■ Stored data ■
== Segment start ==
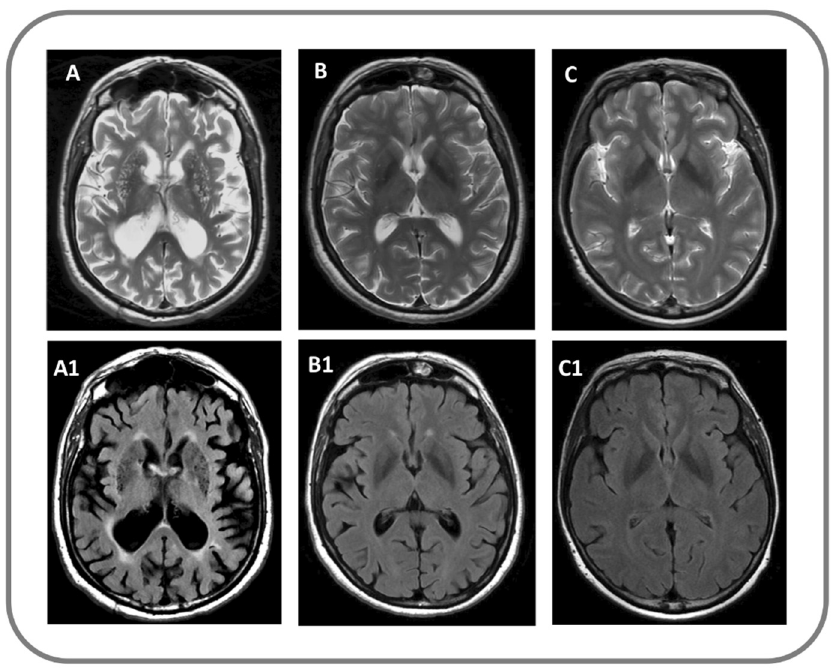
Figure 2. Findings on conventional structural MRI in a patient with VP ( A , A1 ), with PD ( B , B1 ) and in a control subject ( C , C1 ); ( A – C ) panels: T2-weighted image; ( A1 – C1 ) panels: Fluid attenuated in- version recovery (FLAIR) image. inversion recovery (FLAIR)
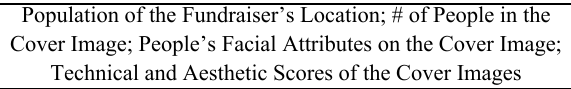
Technical and Aesthetic Scores of the Cover Images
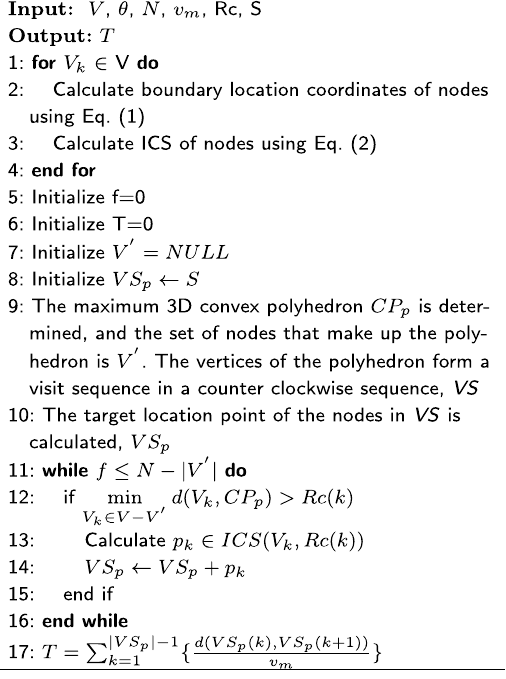
Algorithm 1 Data Collection Algorithm ICS-DDCA-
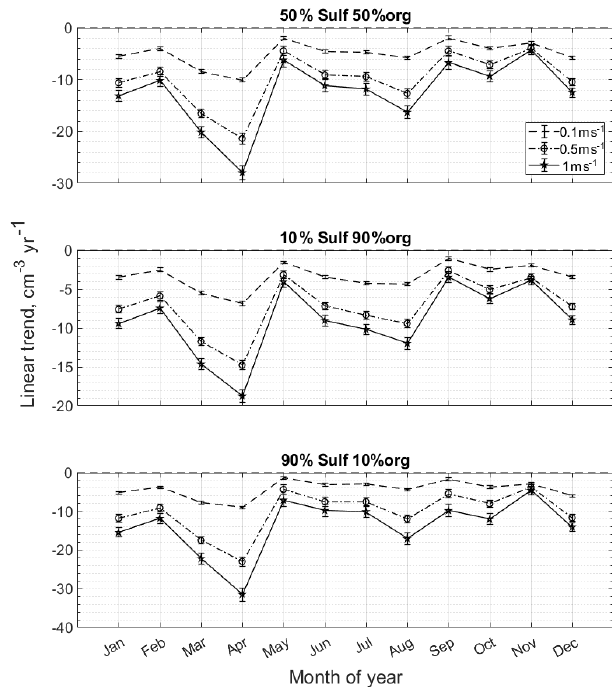
Figure 14. Calculated Theil–Sen slopes for the nine different cloud activation scenarios.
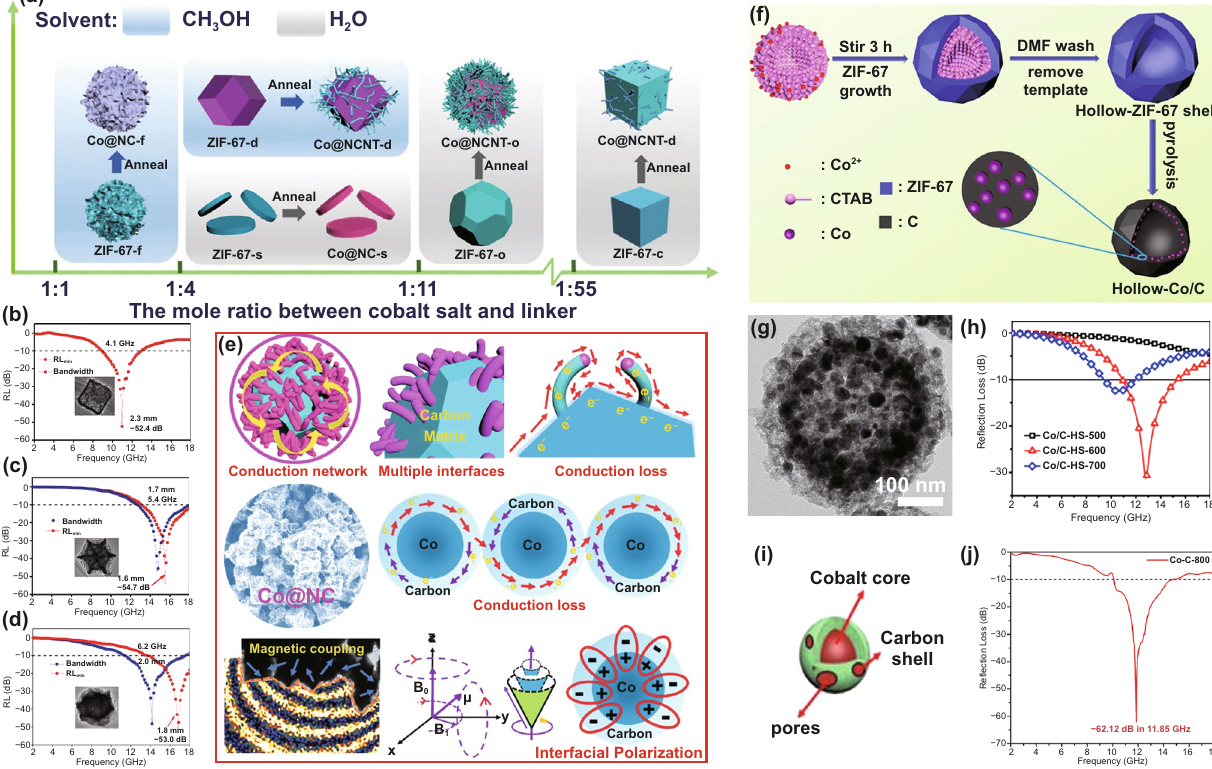
Fig. 5 a Schematic preparation process of Co@NCNT composites. RL-f curves of the b Co@NCNT-cube, c Co@NCNT-dodecahedron and d Co@NCNT-octadecahedron. e Microwave loss mechanism diagram of Co@NCNTs. Reprinted with permission from Ref. [85]. f The synthesis route, g TEM image and h RL-f curves of hollow Co/C microspheres. Reprinted with permission from Ref. [42]. i Structure diagram and j RL-f curve of C/Co composite. Reprinted with permission from Ref.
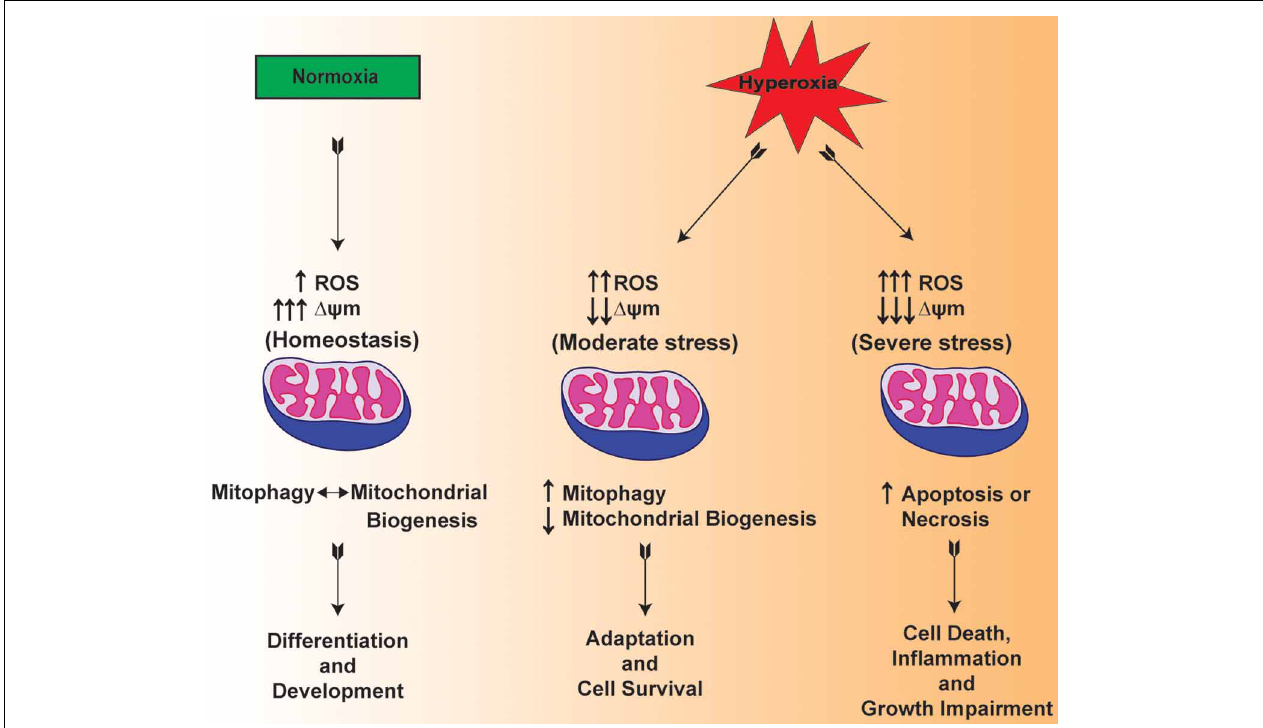
FIGURE 2 | Hypothetical mechanism illustrating the mitochondrial function in normoxia and mitochondrial dysfunction in hyperoxia exposed lungs of premature infants.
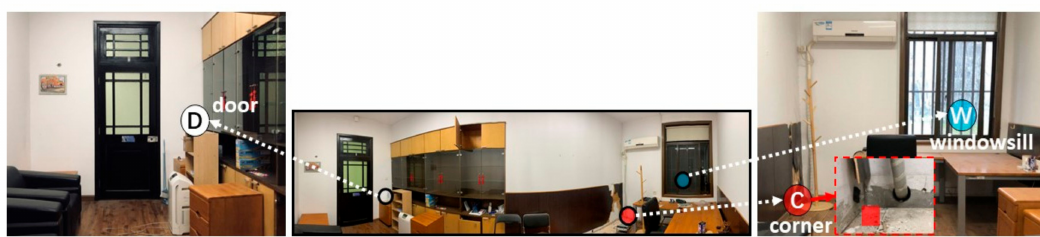
Figure 4. Indoor panorama of the monitored room, with three hygrothermometers monitoring the air temperature and relative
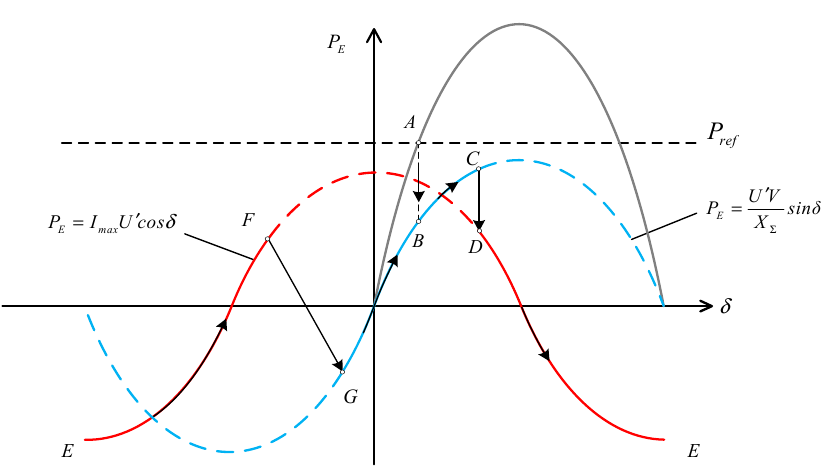
Figure 8. Power angle curve with small line impedance during deep grid voltage sag.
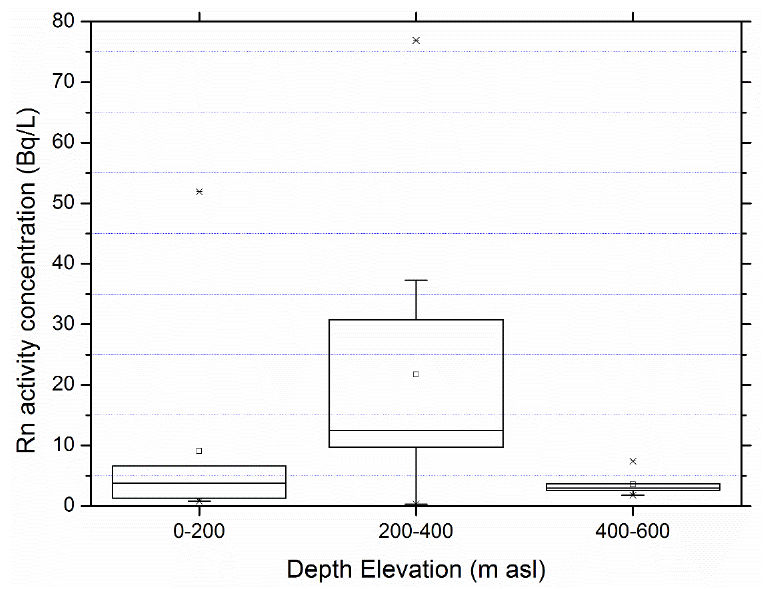
Figure 5. Box-and-whisker plot for the radon activity concentration values, grouped depending on concentration of radon and geographic distribution.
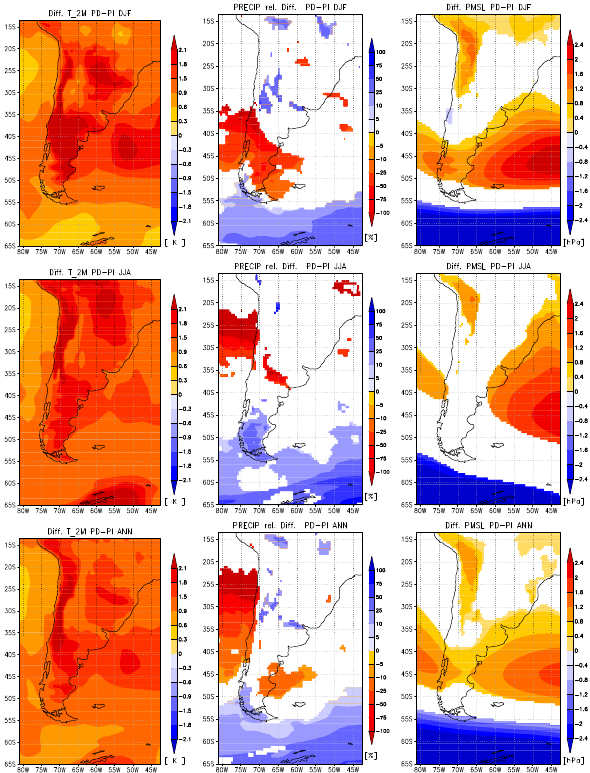
Fig. 6a. Difference maps between the present-day and the pre-industrial periods for near-surface temperature (left column), precipitation (middle column) and sea-level pressure (right column). Results are displayed for austral summer (December–February, upper row), austral winter (June–August, middle row) and the annual mean (lower row). For precipitation relative changes (PD-PI)/PD are displayed. Only values statistically significantly different at the 5% level are given (two-sided t-test).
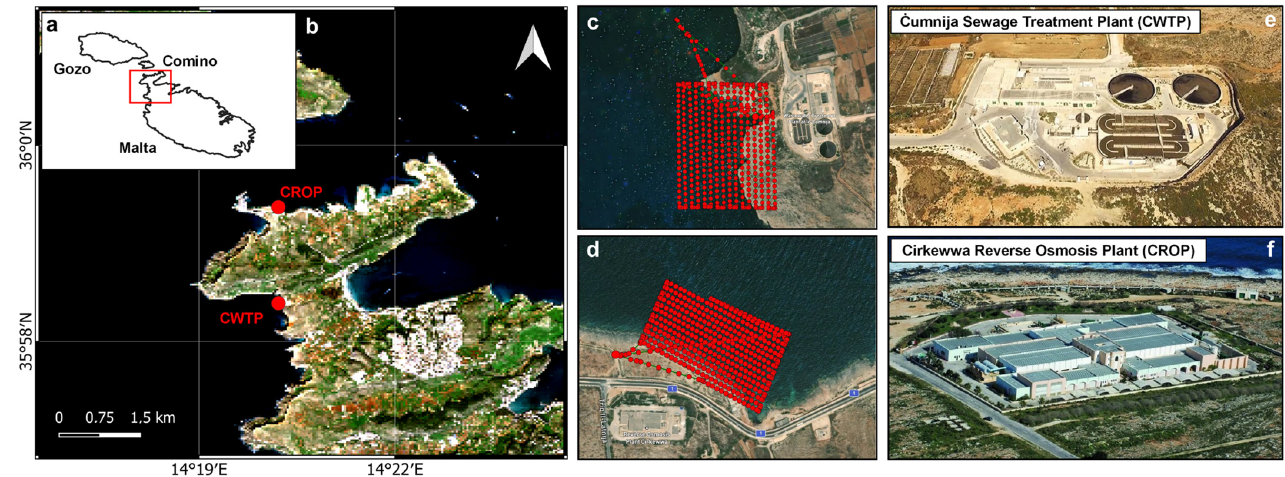
Figure 1. ( a ) Map showing the three islands that constitute the Maltese Islands archipelago: Malta, Gozo and Comino. ( b ) Zoom made on the Sentinel-2 image that shows the northeast coast of the island of Malta, where they are located: ( c ) flight plan at the Ċ umnija Sewage Treatment Plant (CSTP); ( d ) flight plan at the Cirkewwa Reverse Osmosis Plant (CROP); and ( e , f ) real images of CSTP and CROP, respectively.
== Segment end ==
Although the records above contain pictures, only their text is to be repeated, exactly as given.

Figure 2. Findings on conventional structural MRI in a patient with VP ( A , A1 ), with PD ( B , B1 ) and in a control subject ( C , C1 ); ( A – C ) panels: T2-weighted image; ( A1 – C1 ) panels: Fluid attenuated in- version recovery (FLAIR) image. inversion recovery (FLAIR)
Technical and Aesthetic Scores of the Cover Images
Algorithm 1 Data Collection Algorithm ICS-DDCA-
Figure 14. Calculated Theil–Sen slopes for the nine different cloud activation scenarios.
Fig. 5 a Schematic preparation process of Co@NCNT composites. RL-f curves of the b Co@NCNT-cube, c Co@NCNT-dodecahedron and d Co@NCNT-octadecahedron. e Microwave loss mechanism diagram of Co@NCNTs. Reprinted with permission from Ref. [85]. f The synthesis route, g TEM image and h RL-f curves of hollow Co/C microspheres. Reprinted with permission from Ref. [42]. i Structure diagram and j RL-f curve of C/Co composite. Reprinted with permission from Ref.
FIGURE 2 | Hypothetical mechanism illustrating the mitochondrial function in normoxia and mitochondrial dysfunction in hyperoxia exposed lungs of premature infants.
Figure 4. Indoor panorama of the monitored room, with three hygrothermometers monitoring the air temperature and relative
Figure 8. Power angle curve with small line impedance during deep grid voltage sag.
Figure 5. Box-and-whisker plot for the radon activity concentration values, grouped depending on concentration of radon and geographic distribution.
Fig. 6a. Difference maps between the present-day and the pre-industrial periods for near-surface temperature (left column), precipitation (middle column) and sea-level pressure (right column). Results are displayed for austral summer (December–February, upper row), austral winter (June–August, middle row) and the annual mean (lower row). For precipitation relative changes (PD-PI)/PD are displayed. Only values statistically significantly different at the 5% level are given (two-sided t-test).
Figure 1. ( a ) Map showing the three islands that constitute the Maltese Islands archipelago: Malta, Gozo and Comino. ( b ) Zoom made on the Sentinel-2 image that shows the northeast coast of the island of Malta, where they are located: ( c ) flight plan at the Ċ umnija Sewage Treatment Plant (CSTP); ( d ) flight plan at the Cirkewwa Reverse Osmosis Plant (CROP); and ( e , f ) real images of CSTP and CROP, respectively.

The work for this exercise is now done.